A Nissan spokesman said Leaf customers were not expected to be frequent users of fast-charging stations and the battery should be capable of performing efficiently for at least 10 years.

The Lex Autolease report, Next Generation Fleets: Is the Future Electric?, says the Plugged-in Places scheme will not be completed until 2015 and only then would sales take off in significant numbers. At that point, the UK will have 11,000 charging points nationwide.

Other markets are taking up alternative solutions to range and infrastructure problems, with Renault setting up a Quickdrop battery exchange network in Israel and Denmark.

Here, a spent battery is exchanged for a fully-charged one, with the replacement taking a couple of minutes to fit rather than the hours needed for a plug-in charge.
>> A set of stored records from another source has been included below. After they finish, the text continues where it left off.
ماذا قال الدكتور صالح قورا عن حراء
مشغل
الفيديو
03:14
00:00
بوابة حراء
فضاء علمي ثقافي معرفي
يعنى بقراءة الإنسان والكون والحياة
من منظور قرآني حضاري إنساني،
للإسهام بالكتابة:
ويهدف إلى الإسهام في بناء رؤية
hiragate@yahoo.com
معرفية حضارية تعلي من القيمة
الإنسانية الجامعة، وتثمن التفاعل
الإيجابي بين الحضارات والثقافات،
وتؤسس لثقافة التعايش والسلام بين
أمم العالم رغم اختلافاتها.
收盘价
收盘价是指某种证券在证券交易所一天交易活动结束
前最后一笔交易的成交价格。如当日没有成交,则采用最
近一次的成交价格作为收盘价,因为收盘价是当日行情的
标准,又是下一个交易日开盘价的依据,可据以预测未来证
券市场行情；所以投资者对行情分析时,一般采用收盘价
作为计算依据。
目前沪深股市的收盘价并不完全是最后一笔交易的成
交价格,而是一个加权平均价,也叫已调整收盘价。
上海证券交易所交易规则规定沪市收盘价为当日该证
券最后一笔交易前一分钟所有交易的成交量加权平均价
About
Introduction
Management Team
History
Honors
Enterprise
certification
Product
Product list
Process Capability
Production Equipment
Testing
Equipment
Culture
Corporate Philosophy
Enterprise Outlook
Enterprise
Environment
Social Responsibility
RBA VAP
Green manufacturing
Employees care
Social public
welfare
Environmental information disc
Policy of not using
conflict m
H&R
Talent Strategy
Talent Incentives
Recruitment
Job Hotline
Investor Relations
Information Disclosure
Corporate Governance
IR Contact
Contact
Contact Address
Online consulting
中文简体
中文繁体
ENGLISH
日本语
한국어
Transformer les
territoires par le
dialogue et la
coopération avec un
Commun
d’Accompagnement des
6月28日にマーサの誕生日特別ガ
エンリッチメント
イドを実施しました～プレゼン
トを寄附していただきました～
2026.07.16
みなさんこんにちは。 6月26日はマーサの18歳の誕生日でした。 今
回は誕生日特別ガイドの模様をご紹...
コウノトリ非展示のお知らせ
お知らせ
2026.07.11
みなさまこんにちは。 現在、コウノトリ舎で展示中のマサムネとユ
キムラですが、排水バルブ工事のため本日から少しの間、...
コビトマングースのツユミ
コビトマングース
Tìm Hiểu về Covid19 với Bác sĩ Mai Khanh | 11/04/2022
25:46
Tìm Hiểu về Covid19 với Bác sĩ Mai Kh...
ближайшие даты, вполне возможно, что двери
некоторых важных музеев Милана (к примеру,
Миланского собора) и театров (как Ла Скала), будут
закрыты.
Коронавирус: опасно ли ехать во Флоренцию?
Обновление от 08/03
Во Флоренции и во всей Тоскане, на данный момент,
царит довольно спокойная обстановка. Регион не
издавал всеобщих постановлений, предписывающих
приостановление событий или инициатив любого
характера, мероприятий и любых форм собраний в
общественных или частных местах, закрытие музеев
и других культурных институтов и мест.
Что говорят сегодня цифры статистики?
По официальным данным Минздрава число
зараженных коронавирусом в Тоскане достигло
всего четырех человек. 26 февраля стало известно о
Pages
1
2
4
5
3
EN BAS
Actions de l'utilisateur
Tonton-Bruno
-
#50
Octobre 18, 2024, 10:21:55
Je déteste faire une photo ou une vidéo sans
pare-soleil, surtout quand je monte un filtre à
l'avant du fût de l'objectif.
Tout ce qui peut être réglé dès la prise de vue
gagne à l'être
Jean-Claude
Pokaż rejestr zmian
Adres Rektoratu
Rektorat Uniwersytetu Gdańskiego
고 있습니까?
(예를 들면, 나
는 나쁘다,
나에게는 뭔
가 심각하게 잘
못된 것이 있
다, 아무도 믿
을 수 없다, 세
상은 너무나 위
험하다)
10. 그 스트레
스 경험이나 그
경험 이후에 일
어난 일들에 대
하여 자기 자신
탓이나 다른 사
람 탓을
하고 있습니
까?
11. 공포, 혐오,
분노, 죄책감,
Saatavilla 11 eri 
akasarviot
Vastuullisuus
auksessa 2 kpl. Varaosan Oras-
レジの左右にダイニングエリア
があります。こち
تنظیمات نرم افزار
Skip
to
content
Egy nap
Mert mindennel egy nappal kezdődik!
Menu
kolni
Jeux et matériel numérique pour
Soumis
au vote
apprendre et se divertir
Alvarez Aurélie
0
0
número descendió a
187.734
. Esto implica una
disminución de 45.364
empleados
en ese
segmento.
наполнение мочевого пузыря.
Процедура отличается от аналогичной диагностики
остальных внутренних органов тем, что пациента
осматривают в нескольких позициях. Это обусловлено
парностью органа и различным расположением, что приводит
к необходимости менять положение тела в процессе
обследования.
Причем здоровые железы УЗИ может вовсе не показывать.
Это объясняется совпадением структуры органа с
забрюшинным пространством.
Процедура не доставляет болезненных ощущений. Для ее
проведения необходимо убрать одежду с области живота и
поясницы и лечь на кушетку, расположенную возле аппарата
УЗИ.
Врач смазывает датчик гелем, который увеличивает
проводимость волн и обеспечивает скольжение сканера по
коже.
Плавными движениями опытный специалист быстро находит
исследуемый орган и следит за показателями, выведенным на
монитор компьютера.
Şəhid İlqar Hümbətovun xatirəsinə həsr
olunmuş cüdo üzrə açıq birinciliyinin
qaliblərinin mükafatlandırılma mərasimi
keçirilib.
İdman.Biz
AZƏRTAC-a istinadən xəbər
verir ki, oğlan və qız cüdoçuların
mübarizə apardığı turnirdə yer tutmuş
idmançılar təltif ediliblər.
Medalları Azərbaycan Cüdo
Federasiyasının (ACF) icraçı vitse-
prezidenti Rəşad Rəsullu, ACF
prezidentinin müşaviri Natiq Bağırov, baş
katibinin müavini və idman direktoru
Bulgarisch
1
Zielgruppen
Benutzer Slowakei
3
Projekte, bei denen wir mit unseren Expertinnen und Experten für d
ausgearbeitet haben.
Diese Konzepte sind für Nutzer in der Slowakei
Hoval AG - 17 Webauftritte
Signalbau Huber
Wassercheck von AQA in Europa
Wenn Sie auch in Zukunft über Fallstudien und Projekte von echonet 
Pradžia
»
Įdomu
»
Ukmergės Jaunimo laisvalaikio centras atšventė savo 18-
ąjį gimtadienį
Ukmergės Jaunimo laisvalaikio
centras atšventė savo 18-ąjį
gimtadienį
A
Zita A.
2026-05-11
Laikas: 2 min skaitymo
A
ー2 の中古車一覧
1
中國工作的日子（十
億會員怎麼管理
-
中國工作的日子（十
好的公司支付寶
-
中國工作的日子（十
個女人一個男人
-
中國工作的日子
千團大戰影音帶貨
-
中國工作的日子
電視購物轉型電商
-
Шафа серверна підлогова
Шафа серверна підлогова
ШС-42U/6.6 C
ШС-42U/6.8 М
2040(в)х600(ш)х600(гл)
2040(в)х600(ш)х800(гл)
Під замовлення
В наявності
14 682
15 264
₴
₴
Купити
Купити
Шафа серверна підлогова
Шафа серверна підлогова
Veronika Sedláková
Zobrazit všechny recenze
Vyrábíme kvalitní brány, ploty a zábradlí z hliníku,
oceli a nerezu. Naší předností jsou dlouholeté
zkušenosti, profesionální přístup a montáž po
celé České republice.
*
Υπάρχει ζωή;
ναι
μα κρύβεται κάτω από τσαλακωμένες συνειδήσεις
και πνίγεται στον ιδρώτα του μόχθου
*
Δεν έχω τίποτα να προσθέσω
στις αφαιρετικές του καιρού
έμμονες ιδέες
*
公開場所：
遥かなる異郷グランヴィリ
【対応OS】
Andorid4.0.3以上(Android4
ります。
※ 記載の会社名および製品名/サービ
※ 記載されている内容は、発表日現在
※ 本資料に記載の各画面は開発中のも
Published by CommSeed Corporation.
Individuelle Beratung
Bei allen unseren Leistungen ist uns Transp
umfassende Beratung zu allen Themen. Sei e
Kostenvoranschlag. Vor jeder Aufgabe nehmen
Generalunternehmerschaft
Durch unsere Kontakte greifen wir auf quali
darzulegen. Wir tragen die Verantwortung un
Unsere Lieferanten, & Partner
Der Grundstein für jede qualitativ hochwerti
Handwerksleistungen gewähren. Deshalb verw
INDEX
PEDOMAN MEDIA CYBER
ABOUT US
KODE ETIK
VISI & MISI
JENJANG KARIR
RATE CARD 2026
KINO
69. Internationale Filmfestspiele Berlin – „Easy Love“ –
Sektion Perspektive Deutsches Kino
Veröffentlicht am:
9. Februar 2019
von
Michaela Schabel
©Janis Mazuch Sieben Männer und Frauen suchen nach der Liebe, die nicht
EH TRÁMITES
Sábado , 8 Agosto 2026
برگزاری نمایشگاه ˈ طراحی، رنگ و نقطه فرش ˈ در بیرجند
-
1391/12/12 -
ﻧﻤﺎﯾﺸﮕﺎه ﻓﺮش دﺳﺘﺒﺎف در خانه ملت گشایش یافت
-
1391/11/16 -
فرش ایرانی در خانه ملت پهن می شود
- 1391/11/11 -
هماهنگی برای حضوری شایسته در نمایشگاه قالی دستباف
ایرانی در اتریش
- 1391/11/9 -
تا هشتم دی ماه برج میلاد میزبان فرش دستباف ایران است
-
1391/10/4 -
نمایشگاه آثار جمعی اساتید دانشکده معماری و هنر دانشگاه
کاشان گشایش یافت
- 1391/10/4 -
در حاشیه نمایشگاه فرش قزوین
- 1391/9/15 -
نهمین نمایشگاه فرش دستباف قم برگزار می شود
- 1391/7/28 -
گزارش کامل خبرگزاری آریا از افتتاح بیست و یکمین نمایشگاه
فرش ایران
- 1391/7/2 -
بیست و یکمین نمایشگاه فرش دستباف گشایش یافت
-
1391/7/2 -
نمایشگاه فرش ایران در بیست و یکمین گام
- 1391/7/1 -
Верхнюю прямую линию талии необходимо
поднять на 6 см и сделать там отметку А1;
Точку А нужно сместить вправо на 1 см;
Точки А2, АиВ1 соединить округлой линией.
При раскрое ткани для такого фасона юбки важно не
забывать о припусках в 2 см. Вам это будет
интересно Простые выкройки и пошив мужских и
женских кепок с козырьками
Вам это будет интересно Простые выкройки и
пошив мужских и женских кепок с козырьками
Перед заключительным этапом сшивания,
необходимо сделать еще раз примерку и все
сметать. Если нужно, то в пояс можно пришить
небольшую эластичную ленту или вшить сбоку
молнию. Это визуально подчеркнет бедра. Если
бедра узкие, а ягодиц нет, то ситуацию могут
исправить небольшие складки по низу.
However, Renault has no immediate plans to set up a similar system in the UK, and it would also be dependent on adopting Renault’s preferred vehicle purchase/battery lease scheme, which has been dismissed as unworkable for setting residual values by CAP.

Koskas pointed out that leasing the battery separately from the vehicle gives customers greater peace of mind over faults.

Renault estimates that 10% of the new car market by 2020 could be made up of battery EVs, but by then hydrogen fuel cell technology could offer comparable running costs with conventional powertrains.

According to General Motors, the additional cost of hydrogen fuel cell technology in 2015 – when the technology would be ready for commercial introduction – would be about £6,000 per equivalent vehicle, but by 2022 it believes this premium could
be eliminated.

Depending on a refuelling infrastructure, this could then give fleets access to zero-emission vehicles with a range equivalent to that offered by a current petrol car.

However, according to Dr Lars-Peter Thiesen, manager of hydrogen and fuel cell deployment strategy at Opel, similar incentives to the ones currently being offered for electric vehicles would be needed to encourage take-up.